(Saved entries)
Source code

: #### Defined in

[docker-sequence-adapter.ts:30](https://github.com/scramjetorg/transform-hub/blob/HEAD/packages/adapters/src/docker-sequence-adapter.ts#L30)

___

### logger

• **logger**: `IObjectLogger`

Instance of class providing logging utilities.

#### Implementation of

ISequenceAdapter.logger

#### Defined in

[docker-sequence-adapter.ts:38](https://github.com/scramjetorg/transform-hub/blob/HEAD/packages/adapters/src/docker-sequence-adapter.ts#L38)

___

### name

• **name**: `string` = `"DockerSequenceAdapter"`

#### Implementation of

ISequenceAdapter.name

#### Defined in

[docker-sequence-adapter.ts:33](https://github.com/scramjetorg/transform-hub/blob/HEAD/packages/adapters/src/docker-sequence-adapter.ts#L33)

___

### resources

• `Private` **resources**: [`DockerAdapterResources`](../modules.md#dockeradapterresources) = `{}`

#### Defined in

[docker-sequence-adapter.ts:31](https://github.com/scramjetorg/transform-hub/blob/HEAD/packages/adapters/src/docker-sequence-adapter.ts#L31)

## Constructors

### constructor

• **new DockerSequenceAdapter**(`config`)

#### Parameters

### EXERCISE:
The answer must be an exact reproduction of all the records.

### EXPECTED ANSWER:
Source code

: #### Defined in

[docker-sequence-adapter.ts:30](https://github.com/scramjetorg/transform-hub/blob/HEAD/packages/adapters/src/docker-sequence-adapter.ts#L30)

___

### logger

• **logger**: `IObjectLogger`

Instance of class providing logging utilities.

#### Implementation of

ISequenceAdapter.logger

#### Defined in

[docker-sequence-adapter.ts:38](https://github.com/scramjetorg/transform-hub/blob/HEAD/packages/adapters/src/docker-sequence-adapter.ts#L38)

___

### name

• **name**: `string` = `"DockerSequenceAdapter"`

#### Implementation of

ISequenceAdapter.name

#### Defined in

[docker-sequence-adapter.ts:33](https://github.com/scramjetorg/transform-hub/blob/HEAD/packages/adapters/src/docker-sequence-adapter.ts#L33)

___

### resources

• `Private` **resources**: [`DockerAdapterResources`](../modules.md#dockeradapterresources) = `{}`

#### Defined in

[docker-sequence-adapter.ts:31](https://github.com/scramjetorg/transform-hub/blob/HEAD/packages/adapters/src/docker-sequence-adapter.ts#L31)

## Constructors

### constructor

• **new DockerSequenceAdapter**(`config`)

#### Parameters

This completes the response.